Investigate the effect of outliers on the OLS regression.
Growth.noM <- subset(Growth, country_name != "Malta")
str(Growth.noM)
## 'data.frame': 64 obs. of 8 variables:
## $ country_name : chr "India" "Argentina" "Japan" "Brazil" ...
## $ growth : num 1.915 0.618 4.305 2.93 1.712 ...
## $ oil : num 0 0 0 0 0 0 0 0 0 0 ...
## $ rgdp60 : num 766 4462 2954 1784 9895 ...
## $ tradeshare : num 0.141 0.157 0.158 0.16 0.161 ...
## $ yearsschool : num 1.45 4.99 6.71 2.89 8.66 ...
## $ rev_coups : num 0.133 0.933 0 0.1 0 ...
## $ assasinations: num 0.867 1.933 0.2 0.1 0.433 ...
fit.noM <- lm(growth~tradeshare, data=Growth.noM)
summary(fit.noM)
##
## Call:
## lm(formula = growth ~ tradeshare, data = Growth.noM)
##
## Residuals:
## Min 1Q Median 3Q Max
## -4.4247 -0.9383 0.2091 0.9265 5.3776
##
## Coefficients:
## Estimate Std.
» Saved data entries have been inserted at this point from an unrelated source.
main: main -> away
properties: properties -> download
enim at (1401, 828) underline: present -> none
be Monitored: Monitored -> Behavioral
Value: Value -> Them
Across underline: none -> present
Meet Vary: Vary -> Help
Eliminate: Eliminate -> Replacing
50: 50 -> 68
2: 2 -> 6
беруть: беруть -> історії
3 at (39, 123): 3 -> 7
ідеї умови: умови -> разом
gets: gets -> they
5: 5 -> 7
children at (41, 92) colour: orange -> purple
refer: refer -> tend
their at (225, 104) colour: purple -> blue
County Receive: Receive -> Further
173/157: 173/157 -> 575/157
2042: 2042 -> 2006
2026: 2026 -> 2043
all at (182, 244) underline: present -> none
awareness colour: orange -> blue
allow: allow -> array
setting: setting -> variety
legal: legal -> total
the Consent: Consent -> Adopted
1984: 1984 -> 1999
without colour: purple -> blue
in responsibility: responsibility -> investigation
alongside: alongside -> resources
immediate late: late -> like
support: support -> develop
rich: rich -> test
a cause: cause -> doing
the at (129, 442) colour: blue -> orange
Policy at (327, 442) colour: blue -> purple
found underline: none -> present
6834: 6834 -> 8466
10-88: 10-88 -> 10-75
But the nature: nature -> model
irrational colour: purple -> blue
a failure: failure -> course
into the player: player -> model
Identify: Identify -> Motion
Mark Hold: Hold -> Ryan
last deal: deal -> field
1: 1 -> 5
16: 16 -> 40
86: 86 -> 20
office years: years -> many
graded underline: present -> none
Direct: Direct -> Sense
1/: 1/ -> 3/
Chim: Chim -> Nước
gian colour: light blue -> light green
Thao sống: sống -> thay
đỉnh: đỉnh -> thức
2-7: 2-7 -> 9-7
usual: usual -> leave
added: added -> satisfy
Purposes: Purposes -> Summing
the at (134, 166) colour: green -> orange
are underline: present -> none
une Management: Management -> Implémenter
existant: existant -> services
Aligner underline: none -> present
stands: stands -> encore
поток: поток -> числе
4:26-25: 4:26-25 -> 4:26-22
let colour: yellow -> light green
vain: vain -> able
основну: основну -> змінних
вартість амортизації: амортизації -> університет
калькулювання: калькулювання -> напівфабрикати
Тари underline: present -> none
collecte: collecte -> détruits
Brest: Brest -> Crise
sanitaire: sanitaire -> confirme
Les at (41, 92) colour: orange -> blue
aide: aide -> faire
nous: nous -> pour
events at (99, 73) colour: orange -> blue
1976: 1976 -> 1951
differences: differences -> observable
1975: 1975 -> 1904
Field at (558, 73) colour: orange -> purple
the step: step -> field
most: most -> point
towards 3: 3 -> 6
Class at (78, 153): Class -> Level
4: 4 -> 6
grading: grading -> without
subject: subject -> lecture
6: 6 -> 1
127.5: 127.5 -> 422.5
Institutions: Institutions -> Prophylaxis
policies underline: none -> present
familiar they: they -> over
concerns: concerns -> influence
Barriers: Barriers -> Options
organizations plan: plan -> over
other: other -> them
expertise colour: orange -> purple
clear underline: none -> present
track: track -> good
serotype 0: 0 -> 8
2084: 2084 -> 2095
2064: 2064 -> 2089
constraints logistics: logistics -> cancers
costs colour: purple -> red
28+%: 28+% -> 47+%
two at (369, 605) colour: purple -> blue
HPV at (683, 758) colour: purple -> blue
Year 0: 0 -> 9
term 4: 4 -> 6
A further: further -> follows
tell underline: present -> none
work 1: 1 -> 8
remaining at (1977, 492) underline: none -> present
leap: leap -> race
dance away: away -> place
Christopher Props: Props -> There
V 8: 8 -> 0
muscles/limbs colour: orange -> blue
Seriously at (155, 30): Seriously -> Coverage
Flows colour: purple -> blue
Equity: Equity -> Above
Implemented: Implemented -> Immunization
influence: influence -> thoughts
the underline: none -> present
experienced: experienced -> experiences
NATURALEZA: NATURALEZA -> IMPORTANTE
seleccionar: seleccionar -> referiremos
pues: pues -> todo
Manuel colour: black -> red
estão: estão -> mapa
Error t value Pr(>|t|)
## (Intercept) 0.9574 0.5804 1.650 0.1041
## tradeshare 1.6809 0.9874 1.702 0.0937 .
## ---
## Signif. codes: 0 '***' 0.001 '**' 0.01 '*' 0.05 '.' 0.1 ' ' 1
##
## Residual standard error: 1.789 on 62 degrees of freedom
## Multiple R-squared: 0.04466, Adjusted R-squared: 0.02925
## F-statistic: 2.898 on 1 and 62 DF, p-value: 0.09369
plot(x=Growth$tradeshare, y=Growth$growth,
main="Average annual growth rate (y) vs. average trade share (x)",
xlab="trade share", ylab="annual growth rate")
abline(fit, col="red")
abline(fit.noM, col="blue")
legend(1.5, 0, legend=c("with Malta", "w/o Malta"),
col=c("red", "blue"), lty=1:2, cex=0.8)
Exercise-3: What’s the impact of an outlier on OLS regression?
For Lab_Assignment_Ch4, the dataset Earnings_and_Height used for E4.2 can be download from LMS or by the following R code:
id <- "1XKjDOQBJcxwslhwipkJAF2qLNmFW9Bfu"
earn <- read.xlsx(sprintf("https://docs.google.com/uc?id=%s&export=download",id),sheet=1,startRow=1,colNames=TRUE,rowNames=FALSE)
str(earn)
A detailed description is given in Earnings_and_Height_Description.pdf, available in LMS.